(Dataset excerpts)
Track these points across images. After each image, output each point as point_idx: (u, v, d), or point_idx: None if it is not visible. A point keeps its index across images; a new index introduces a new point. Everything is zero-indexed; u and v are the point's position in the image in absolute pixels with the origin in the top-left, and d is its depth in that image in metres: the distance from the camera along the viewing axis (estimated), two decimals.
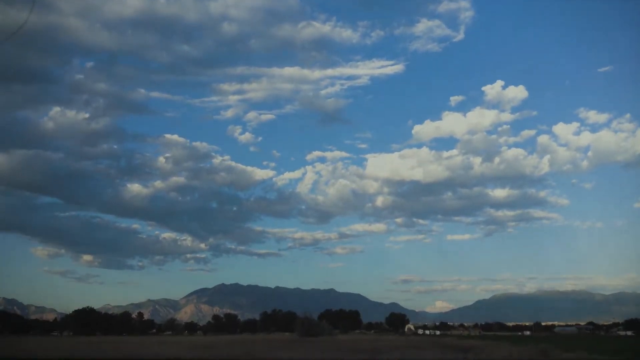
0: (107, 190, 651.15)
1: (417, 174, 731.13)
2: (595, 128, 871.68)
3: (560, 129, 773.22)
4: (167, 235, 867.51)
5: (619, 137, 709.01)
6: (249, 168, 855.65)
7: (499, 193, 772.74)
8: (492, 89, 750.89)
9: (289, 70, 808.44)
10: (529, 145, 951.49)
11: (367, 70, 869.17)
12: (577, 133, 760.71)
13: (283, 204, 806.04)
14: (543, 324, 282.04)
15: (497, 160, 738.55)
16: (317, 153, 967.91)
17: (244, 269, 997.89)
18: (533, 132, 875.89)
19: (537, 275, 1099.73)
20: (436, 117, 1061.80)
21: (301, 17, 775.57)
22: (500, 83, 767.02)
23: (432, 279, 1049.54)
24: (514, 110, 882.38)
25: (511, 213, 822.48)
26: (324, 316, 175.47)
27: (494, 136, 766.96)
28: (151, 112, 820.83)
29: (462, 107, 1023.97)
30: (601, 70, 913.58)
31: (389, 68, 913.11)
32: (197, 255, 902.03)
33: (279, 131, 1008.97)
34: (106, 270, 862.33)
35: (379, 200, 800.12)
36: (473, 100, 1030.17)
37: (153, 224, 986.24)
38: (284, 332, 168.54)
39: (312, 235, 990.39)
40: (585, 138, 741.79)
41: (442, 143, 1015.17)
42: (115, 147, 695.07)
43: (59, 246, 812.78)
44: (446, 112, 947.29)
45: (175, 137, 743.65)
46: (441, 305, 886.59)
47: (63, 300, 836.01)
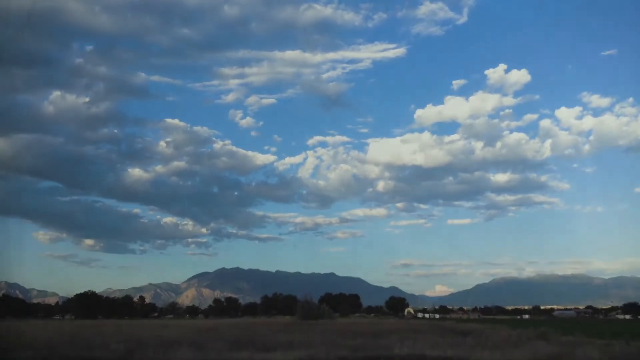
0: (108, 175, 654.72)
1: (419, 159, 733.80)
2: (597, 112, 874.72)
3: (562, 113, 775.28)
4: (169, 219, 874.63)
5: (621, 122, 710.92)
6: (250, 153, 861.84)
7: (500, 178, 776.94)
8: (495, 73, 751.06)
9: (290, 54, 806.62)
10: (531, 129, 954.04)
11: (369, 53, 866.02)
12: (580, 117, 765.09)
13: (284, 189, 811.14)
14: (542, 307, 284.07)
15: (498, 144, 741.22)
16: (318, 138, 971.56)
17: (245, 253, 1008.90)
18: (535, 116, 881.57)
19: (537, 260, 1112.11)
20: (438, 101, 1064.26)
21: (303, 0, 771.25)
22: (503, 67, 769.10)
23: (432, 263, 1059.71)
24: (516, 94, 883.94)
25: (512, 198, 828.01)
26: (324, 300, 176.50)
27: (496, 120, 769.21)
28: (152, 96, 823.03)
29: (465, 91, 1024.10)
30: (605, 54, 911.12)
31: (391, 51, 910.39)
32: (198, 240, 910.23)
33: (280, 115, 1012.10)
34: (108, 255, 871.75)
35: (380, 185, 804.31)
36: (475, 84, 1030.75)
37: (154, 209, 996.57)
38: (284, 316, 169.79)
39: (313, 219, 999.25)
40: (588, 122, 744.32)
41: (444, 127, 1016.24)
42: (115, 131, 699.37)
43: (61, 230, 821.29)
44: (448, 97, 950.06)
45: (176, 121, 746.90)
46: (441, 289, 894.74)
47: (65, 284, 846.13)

==

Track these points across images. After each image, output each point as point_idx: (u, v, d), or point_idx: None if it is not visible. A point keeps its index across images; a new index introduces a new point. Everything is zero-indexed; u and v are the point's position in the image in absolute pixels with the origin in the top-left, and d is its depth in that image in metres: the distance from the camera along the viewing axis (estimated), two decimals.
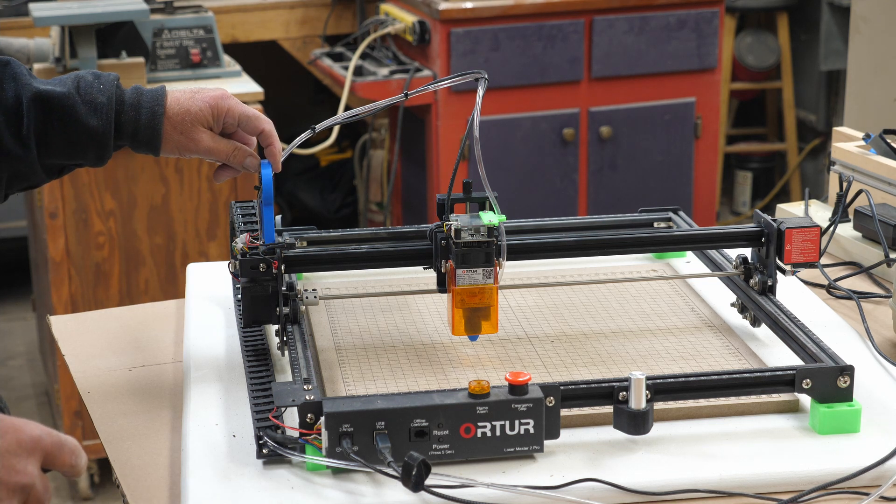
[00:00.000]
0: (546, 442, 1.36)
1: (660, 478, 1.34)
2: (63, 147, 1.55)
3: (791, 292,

What you should do —
As the answer, set down only the lines from the data above between the one holding "16: (317, 153, 967.91)" and the one holding "27: (494, 136, 766.96)", inclusive, exactly as they read.

Answer section —
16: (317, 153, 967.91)
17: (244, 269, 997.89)
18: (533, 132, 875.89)
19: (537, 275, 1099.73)
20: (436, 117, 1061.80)
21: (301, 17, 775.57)
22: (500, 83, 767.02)
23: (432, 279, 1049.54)
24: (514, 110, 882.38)
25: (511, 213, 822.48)
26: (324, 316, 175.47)
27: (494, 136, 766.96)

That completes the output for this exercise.